Side-walk cafes, cobblestone streets, old mansions, tango dancers, live violinists, and street-side flower venders. Alone, San Telmo square with its Plaza Dorrego is enough to be the Paris of South America. It is vintage Parisian romance mixed with that dash of relaxed, bohemian flair—a defining characteristic of South America. It’s a seductive vortex that could sweep you away. It has a similar feel to that city across the Atlantic, but with a much more liberal appeal.         

 

 

Rich, like its original inhabitants, so is the history of San Telmo. Once home to Buenos Aires’ aristocrats, it was the yellow fever epidemic of 1871 which propelled the elitists to flee this southern quarter and relocate to the north-central neighborhood of Recoleta. This move left San Telmo with empty mansions and a lost innocence.
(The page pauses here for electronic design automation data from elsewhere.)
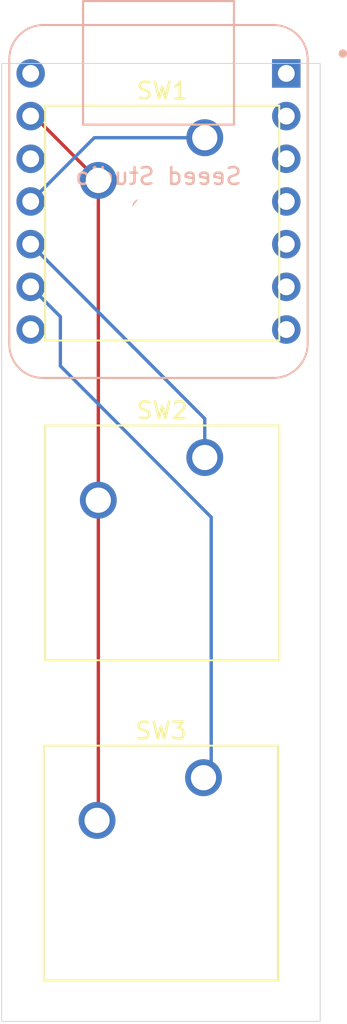
<source format=kicad_pcb>
(kicad_pcb
	(version 20240108)
	(generator "pcbnew")
	(generator_version "8.0")
	(general
		(thickness 1.6)
		(legacy_teardrops no)
	)
	(paper "A4")
	(layers
		(0 "F.Cu" signal)
		(31 "B.Cu" signal)
		(32 "B.Adhes" user "B.Adhesive")
		(33 "F.Adhes" user "F.Adhesive")
		(34 "B.Paste" user)
		(35 "F.Paste" user)
		(36 "B.SilkS" user "B.Silkscreen")
		(37 "F.SilkS" user "F.Silkscreen")
		(38 "B.Mask" user)
		(39 "F.Mask" user)
		(40 "Dwgs.User" user "User.Drawings")
		(41 "Cmts.User" user "User.Comments")
		(42 "Eco1.User" user "User.Eco1")
		(43 "Eco2.User" user "User.Eco2")
		(44 "Edge.Cuts" user)
		(45 "Margin" user)
		(46 "B.CrtYd" user "B.Courtyard")
		(47 "F.CrtYd" user "F.Courtyard")
		(48 "B.Fab" user)
		(49 "F.Fab" user)
		(50 "User.1" user)
		(51 "User.2" user)
		(52 "User.3" user)
		(53 "User.4" user)
		(54 "User.5" user)
		(55 "User.6" user)
		(56 "User.7" user)
		(57 "User.8" user)
		(58 "User.9" user)
	)
	(setup
		(pad_to_mask_clearance 0)
		(allow_soldermask_bridges_in_footprints no)
		(pcbplotparams
			(layerselection 0x00010fc_ffffffff)
			(plot_on_all_layers_selection 0x0000000_00000000)
			(disableapertmacros no)
			(usegerberextensions no)
			(usegerberattributes yes)
			(usegerberadvancedattributes yes)
			(creategerberjobfile yes)
			(dashed_line_dash_ratio 12.000000)
			(dashed_line_gap_ratio 3.000000)
			(svgprecision 4)
			(plotframeref no)
			(viasonmask no)
			(mode 1)
			(useauxorigin no)
			(hpglpennumber 1)
			(hpglpenspeed 20)
			(hpglpendiameter 15.000000)
			(pdf_front_fp_property_popups yes)
			(pdf_back_fp_property_popups yes)
			(dxfpolygonmode yes)
			(dxfimperialunits yes)
			(dxfusepcbnewfont yes)
			(psnegative no)
			(psa4output no)
			(plotreference yes)
			(plotvalue yes)
			(plotfptext yes)
			(plotinvisibletext no)
			(sketchpadsonfab no)
			(subtractmaskfromsilk no)
			(outputformat 1)
			(mirror no)
			(drillshape 0)
			(scaleselection 1)
			(outputdirectory "../../../Downloads/Programs/Other cool stuff/rabbitpad/pcb/")
		)
	)
	(net 0 "")
	(net 1 "GND")
	(net 2 "Net-(U1-PA6_A10_D10_MOSI)")
	(net 3 "Net-(U1-PA5_A9_D9_MISO)")
	(net 4 "Net-(U1-PA7_A8_D8_SCK)")
	(net 5 "unconnected-(U1-PA02_A0_D0-Pad1)")
	(net 6 "unconnected-(U1-PA4_A1_D1-Pad2)")
	(net 7 "unconnected-(U1-PB08_A6_D6_TX-Pad7)")
	(net 8 "unconnected-(U1-PB09_A7_D7_RX-Pad8)")
	(net 9 "unconnected-(U1-PA10_A2_D2-Pad3)")
	(net 10 "unconnected-(U1-PA8_A4_D4_SDA-Pad5)")
	(net 11 "unconnected-(U1-5V-Pad14)")
	(net 12 "unconnected-(U1-PA9_A5_D5_SCL-Pad6)")
	(net 13 "unconnected-(U1-3V3-Pad12)")
	(net 14 "unconnected-(U1-PA11_A3_D3-Pad4)")
	(footprint "Button_Switch_Keyboard:SW_Cherry_MX_1.00u_PCB" (layer "F.Cu") (at 150.116 90.44747))
	(footprint "Button_Switch_Keyboard:SW_Cherry_MX_1.00u_PCB" (layer "F.Cu") (at 150.04 109.5))
	(footprint "Button_Switch_Keyboard:SW_Cherry_MX_1.00u_PCB" (layer "F.Cu") (at 150.116 71.42))
	(footprint "Seeed Studio XIAO Series Library:XIAO-Generic-Thruhole-14P-2.54-21X17.8MM" (layer "B.Cu") (at 147.35475 75.212015 180))
	(gr_rect
		(start 138 67)
		(end 157 124)
		(stroke
			(width 0.05)
			(type default)
		)
		(fill none)
		(layer "Edge.Cuts")
		(uuid "ac2d5c43-754c-42bb-98a5-5443857acf52")
	)
	(segment
		(start 143.69 112.04)
		(end 143.766 111.964)
		(width 0.2)
		(layer "F.Cu")
		(net 1)
		(uuid "44be6503-0a43-4db3-abdb-5c415c57bdd6")
	)
	(segment
		(start 139.938015 70.132015)
		(end 139.72975 70.132015)
		(width 0.2)
		(layer "F.Cu")
		(net 1)
		(uuid "712ff336-35d1-4d33-8eab-7eeb1ac7b121")
	)
	(segment
		(start 143.766 111.964)
		(end 143.766 92.98747)
		(width 0.2)
		(layer "F.Cu")
		(net 1)
		(uuid "992931ff-3ab3-4461-8dfb-0aff5ff2e169")
	)
	(segment
		(start 143.766 73.96)
		(end 139.938015 70.132015)
		(width 0.2)
		(layer "F.Cu")
		(net 1)
		(uuid "a68c535b-65eb-46fc-8d75-2167440e3b30")
	)
	(segment
		(start 143.766 92.98747)
		(end 143.766 73.96)
		(width 0.2)
		(layer "F.Cu")
		(net 1)
		(uuid "f85408c1-edc3-46e6-94b5-f5fbd6a71bb1")
	)
	(segment
		(start 143.521765 71.42)
		(end 139.72975 75.212015)
		(width 0.2)
		(layer "B.Cu")
		(net 2)
		(uuid "3e4563e9-8621-4419-b3c8-a857cfd968d0")
	)
	(segment
		(start 150.116 71.42)
		(end 143.521765 71.42)
		(width 0.2)
		(layer "B.Cu")
		(net 2)
		(uuid "6210e350-bbd4-4bcd-92e3-87ff0e99902e")
	)
	(segment
		(start 150.116 90.44747)
		(end 150.116 88.138265)
		(width 0.2)
		(layer "B.Cu")
		(net 3)
		(uuid "3eb8ae67-0c65-4a80-83ba-4029b979f5df")
	)
	(segment
		(start 150.116 88.138265)
		(end 139.72975 77.752015)
		(width 0.2)
		(layer "B.Cu")
		(net 3)
		(uuid "7e06f406-7f64-4b5c-b89f-c05084b56da9")
	)
	(segment
		(start 141.5 82.062265)
		(end 139.72975 80.292015)
		(width 0.2)
		(layer "B.Cu")
		(net 4)
		(uuid "29f6ba99-9854-4fa5-9d3c-c7a64b0877b9")
	)
	(segment
		(start 150.04 109.5)
		(end 150.5 109.04)
		(width 0.2)
		(layer "B.Cu")
		(net 4)
		(uuid "6de531af-97d8-43d9-8206-8d6870368825")
	)
	(segment
		(start 150.5 109.04)
		(end 150.5 94)
		(width 0.2)
		(layer "B.Cu")
		(net 4)
		(uuid "8051af11-9df3-4de0-996a-6c8764b10639")
	)
	(segment
		(start 150.5 94)
		(end 141.5 85)
		(width 0.2)
		(layer "B.Cu")
		(net 4)
		(uuid "abc0a543-9333-409a-8448-e544cde58de3")
	)
	(segment
		(start 141.5 85)
		(end 141.5 82.062265)
		(width 0.2)
		(layer "B.Cu")
		(net 4)
		(uuid "b49feeb7-582b-4b8d-b63a-c34ecddd7ad5")
	)
)

</source>
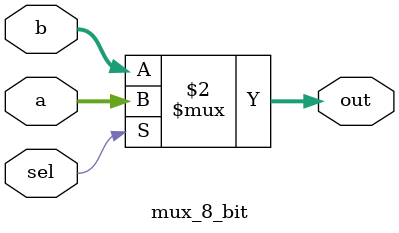
<source format=v>
module mux_8_bit(a,b,sel,out);
input [7:0] a;
input [7:0] b;
input sel;

output  reg [7:0]out;

always @(*) 
  out <= sel ?  a : b ; 

endmodule
</source>
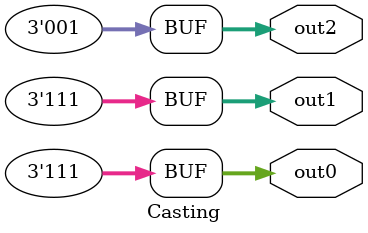
<source format=v>
module Casting (
  output signed [2:0] out0,
  output        [2:0] out1,
  output        [2:0] out2
);
  assign out0 = -3'sh1;
  assign out1 = 3'h7;
  assign out2 = 3'h1;
endmodule

</source>
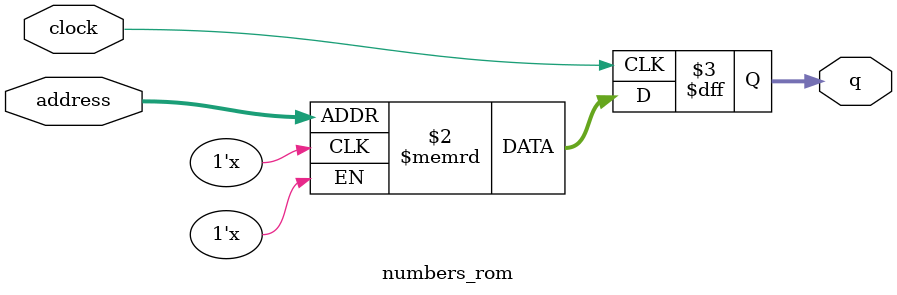
<source format=sv>
module numbers_rom (
	input logic clock,
	input logic [10:0] address,
	output logic [2:0] q
);

logic [2:0] memory [0:1279] /* synthesis ram_init_file = "./numbers/numbers.COE" */;

always_ff @ (posedge clock) begin
	q <= memory[address];
end

endmodule

</source>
But, to the fresh immigrants just off the boats from Italy and Spain, the architecturally astute facades were more than appealing. The old homes were renovated into “conventillo,” hosting hundreds of newcomers, transforming this once-affluent-only district into a dazzling mosaic of diversity and culture.    

 

 

Nowadays, the neighborhood has been beautifully restored, fusing the old with the new, and making it a microcosm of true porteño culture.

 

 

Sundays are perhaps the most exciting time to experience this unique and alluring ambiance. From 10 a.m. to 5 p.m. people of all colors, sizes and nationalities flock to Plaza Dorrego for the weekly antique fair, Feria de San Pedro Telmos. Defensa Street between Avenida San Juan and Avenida Independencia is blocked off to motorists while travelers and locals alike, stroll through the marketplace discovering the assortment of antiques available: dinnerware, old cowboy get-up, colored soda siphons, and costume jewelry.

 

 

To off-set the old, a group of modern designers congregate in the northwest corner of Plaza Dorrego in what seems like a warehouse, or small one-level parking garage. After entering (there is no sign), you’ll come upon a small market brimming with contemporary fashion designers. From avant-garde evening dresses to handmade suede shoes, leather handbags and modern jewelry designs, you are sure to feel as if you are truly in Paris—or London, or New York—sans the pretentious feel. Perhaps this is because of the affordability of the oh-so-creative items.

 

 

Outside in the open-air, painters, jewelers, and food artisans—including one man who makes a tasty dulce de leche liquor—set up shop along the side streets of Avenida Humberto 1 and Carlos Calvo. While popping in and out of Defensa’s eclectic mix of shops, visitors are graced with live tango performances and other musical street troupes.

 

 

And if you get tired of strolling, tuck yourself into a chair at one of the many outdoor cafés where you can sip an espresso, nibble on a fresh pastry and people watch. Like the locals, you might just find yourself contemplating the crazy world and wondering why not everywhere can be this carefree and pleasant.